Dynamic Binding in C++

Question

Why does the derived class have to declare its methods as virtual for dynamic binding to work even though the methods of the base class are declared virtual?

Answer 1

It doesn't have to. If a method is declared virtual in a base class, overriding it in a derived class makes the overriding function virtual as well, even if the virtual keyword is not used.

Answer 2

Is it? The following code produces the expected output B::f1() (compiled using VS2008):

class A
{
public:

    virtual ~A(){}
      virtual void f1()
      {
     std::cout<<"A::f1()\n";
      }

        virtual void f2()
      {
     std::cout<<"A::f2()\n";
      }
};

class B : public A
{
public:
       void f1()
      {
     std::cout<<"B::f1()\n";
      }

         void f2()
      {
     std::cout<<"B::f2()\n";
      }
};


int  main()
{
    B b;
    A* p = &b;
    p->f1();

    return 0;
}

Answer 3

It doesn't.

class Base
{
    virtual void foo() {}
};

class Derived : public Base
{
    void foo() {}
}

in this code foo() is still virtual in the Derived class even though it isn't declared as such.

Answer 4

To quote the C++ Standard (10.3.2):

If a virtual member function vf is declared in a class Base and in a class Derived, derived directly or indirectly from Base, a member function vf with the same name and same parameter list as Base::vf is declared, then Derived::vf is also virtual (whether or not it is so declared) and it overrides Base::vf.

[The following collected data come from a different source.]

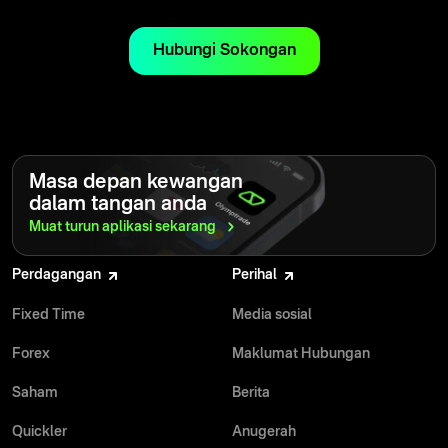
Hubungi Sokongan
Masa depan kewangan
dalam tangan anda
Muat turun aplikasi
sekarang
Perdagangan
Perihal
Fixed Time
Media sosial
Forex
Maklumat Hubungan
Saham
Berita
Quickler
Anugerah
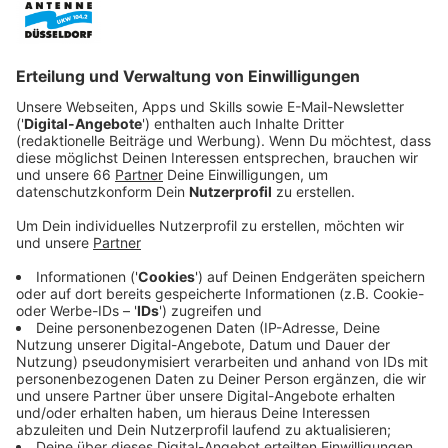
Anzeige
Betroffen sind auch die Pendler bei uns in Düsseldorf.
Denn auf den Autobahnen in unserer Region steht man
besonders häufig.
Anzeige
ADAC bemängelt Verkehrsinfrastruktur
Anzeige
Bröckelnde Brücken und kaputte Fahrbahnen. Der
ADAC beklagt die Vernachlässigung der
Verkehrsinfrastruktur in NRW. Die vielen dadurch
enstandenen Baustellen sorgen für die große Menge
an Staus und damit auch für Frust bei den Pendlern.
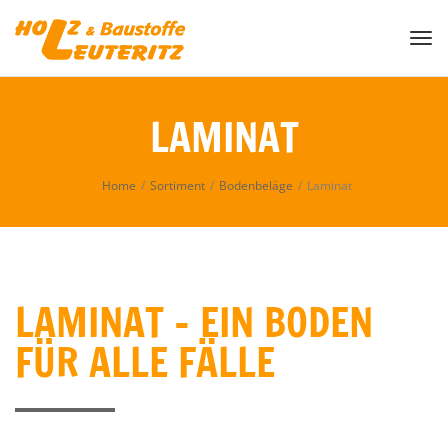
Togg
LAMINAT
Home
/
Sortiment
/
Bodenbeläge
/
Laminat
LAMINAT – EIN BODEN
FÜR ALLE FÄLLE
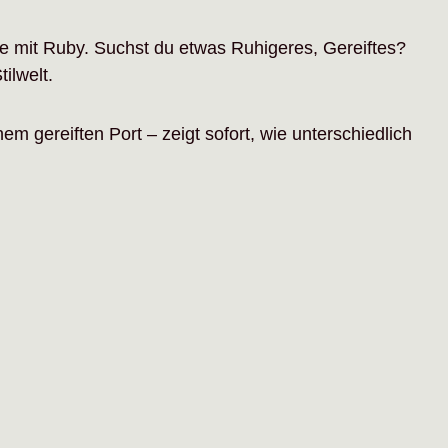
e mit Ruby. Suchst du etwas Ruhigeres, Gereiftes?
ilwelt.
 gereiften Port – zeigt sofort, wie unterschiedlich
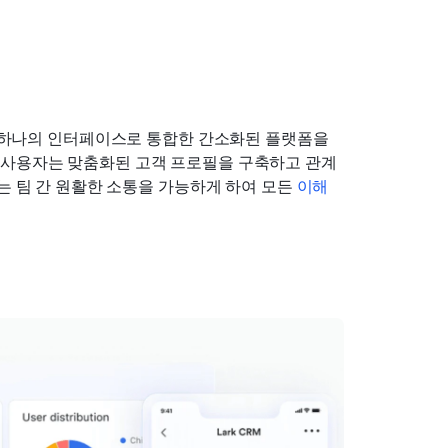
 하나의 인터페이스로 통합한 간소화된 플랫폼을 
 사용자는 맞춤화된 고객 프로필을 구축하고 관계
는 팀 간 원활한 소통을 가능하게 하여 모든 
이해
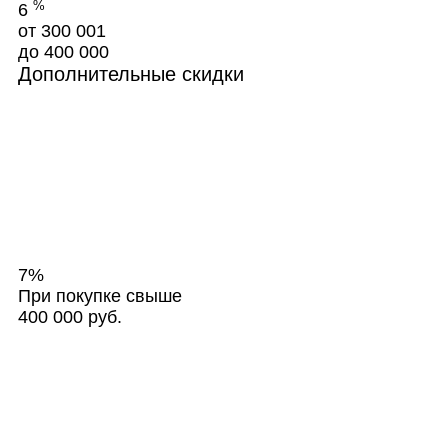
%
6
от 300 001
до 400 000
Дополнительные скидки
7%
При покупке свыше
400 000 руб.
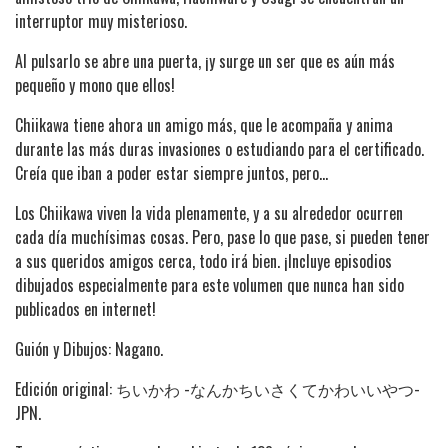
interruptor muy misterioso.
Al pulsarlo se abre una puerta, ¡y surge un ser que es aún más
pequeño y mono que ellos!
Chiikawa tiene ahora un amigo más, que le acompaña y anima
durante las más duras invasiones o estudiando para el certificado.
Creía que iban a poder estar siempre juntos, pero...
Los Chiikawa viven la vida plenamente, y a su alrededor ocurren
cada día muchísimas cosas. Pero, pase lo que pase, si pueden tener
a sus queridos amigos cerca, todo irá bien. ¡Incluye episodios
dibujados especialmente para este volumen que nunca han sido
publicados en internet!
Guión y Dibujos: Nagano.
Edición original: ちいかわ -なんかちいさくてかわいいやつ-
JPN.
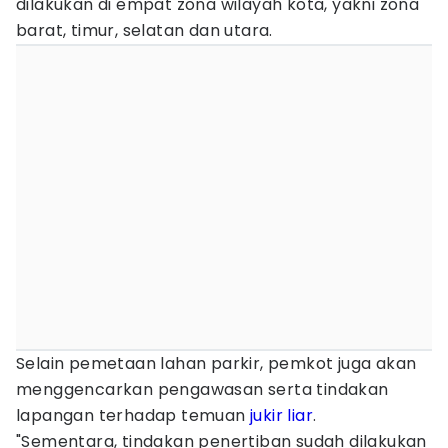
dilakukan di empat zona wilayah kota, yakni zona
barat, timur, selatan dan utara.
Selain pemetaan lahan parkir, pemkot juga akan
menggencarkan pengawasan serta tindakan
lapangan terhadap temuan
jukir liar
.
"Sementara, tindakan penertiban sudah dilakukan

You can sum up this with: "once virtual, always virtual". However, you can still add the virtual modifier to the overriding member functions in order to make it clear for the user that the class is polymorphic.

Answer 5

One need not to. But i prefer using virtual in the derived class functions too as it will make the dynamic binding associated with those function more clear while reading the code.